Had Hill's fumble not occurred, the Bengals would likely have won their first playoff game since 1990.
On Monday the 23-year-old running back faced the media for the first time since that day.
"There is no running from it," Hill said, via the Cincinnati Enquirer. "I embrace it. I embrace the challenge. I embrace the doubters, the negative, all that stuff. It's great. It's part of football. The great competitors, the great athletes all embrace it. I see myself as no different. I'm going to continue to embrace it every day, face it every day and wait for my opportunity to overcome that."
Hill said he's gotten advice from many former players, including NFL Media's Marshall Faulk.
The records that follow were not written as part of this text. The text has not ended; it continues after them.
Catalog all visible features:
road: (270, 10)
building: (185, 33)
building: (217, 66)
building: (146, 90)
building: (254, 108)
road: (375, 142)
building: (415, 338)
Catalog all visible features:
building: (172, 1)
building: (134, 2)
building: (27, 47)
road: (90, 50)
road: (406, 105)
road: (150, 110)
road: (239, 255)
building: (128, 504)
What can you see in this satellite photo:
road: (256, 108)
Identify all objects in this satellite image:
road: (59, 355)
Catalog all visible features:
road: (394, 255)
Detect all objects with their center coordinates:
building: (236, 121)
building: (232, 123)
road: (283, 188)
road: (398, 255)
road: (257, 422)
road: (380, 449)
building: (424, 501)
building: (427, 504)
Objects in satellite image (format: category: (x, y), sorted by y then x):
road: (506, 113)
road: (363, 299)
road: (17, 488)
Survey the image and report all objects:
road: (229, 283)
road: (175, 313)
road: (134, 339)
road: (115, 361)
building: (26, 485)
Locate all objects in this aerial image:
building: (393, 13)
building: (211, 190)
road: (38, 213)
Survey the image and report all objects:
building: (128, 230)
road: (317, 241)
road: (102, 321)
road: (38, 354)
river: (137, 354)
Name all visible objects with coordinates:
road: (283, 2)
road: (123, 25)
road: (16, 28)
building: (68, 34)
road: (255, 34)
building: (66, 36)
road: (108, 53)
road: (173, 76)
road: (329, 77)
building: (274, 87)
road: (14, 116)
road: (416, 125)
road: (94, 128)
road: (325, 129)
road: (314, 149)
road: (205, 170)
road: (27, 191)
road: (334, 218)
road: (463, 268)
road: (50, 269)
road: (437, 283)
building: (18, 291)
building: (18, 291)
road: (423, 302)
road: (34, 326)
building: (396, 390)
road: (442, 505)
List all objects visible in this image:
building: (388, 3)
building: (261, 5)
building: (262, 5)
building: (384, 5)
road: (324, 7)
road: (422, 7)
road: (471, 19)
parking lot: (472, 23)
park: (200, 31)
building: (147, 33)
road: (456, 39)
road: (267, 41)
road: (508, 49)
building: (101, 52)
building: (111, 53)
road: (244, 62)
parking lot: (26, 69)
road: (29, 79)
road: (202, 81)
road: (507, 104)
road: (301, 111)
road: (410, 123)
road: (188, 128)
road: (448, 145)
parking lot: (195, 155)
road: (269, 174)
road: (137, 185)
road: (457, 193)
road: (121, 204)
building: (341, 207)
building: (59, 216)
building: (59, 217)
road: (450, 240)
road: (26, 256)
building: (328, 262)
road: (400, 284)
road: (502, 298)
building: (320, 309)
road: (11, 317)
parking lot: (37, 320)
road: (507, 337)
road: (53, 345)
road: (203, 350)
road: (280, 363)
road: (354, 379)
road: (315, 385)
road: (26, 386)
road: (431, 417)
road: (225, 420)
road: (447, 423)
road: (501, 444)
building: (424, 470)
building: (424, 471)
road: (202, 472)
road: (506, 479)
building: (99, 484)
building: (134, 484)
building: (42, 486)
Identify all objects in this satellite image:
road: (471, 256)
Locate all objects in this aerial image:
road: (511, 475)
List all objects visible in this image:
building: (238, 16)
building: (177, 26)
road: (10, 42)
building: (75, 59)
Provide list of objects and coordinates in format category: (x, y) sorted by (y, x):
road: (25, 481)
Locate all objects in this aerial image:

Hill said the best advice he's gotten has been to not let the fumble define him and his career.
"Obviously when something like that happens they get the blame and you blame that person," Hill said. "I get it. That's the business. That's how it works. I'm totally fine accepting that and I embrace that. For me, it's going to help me this offseason because once you have the season I had and that moment at the end of that season it can only go up from there. That's how I'm looking at it and how it will be. If anything it motivated me as a player and will continue to help me for the rest of my career."
Hill disappointed early in 2015, but enters his third season with a chip on his shoulder. The young back has years left to rewrite his football story. The fumble can be the defining moment of his career, or it can be the pivot point in an uplifting narrative on overcoming failure.
Hill, for his part, isn't running from the failure.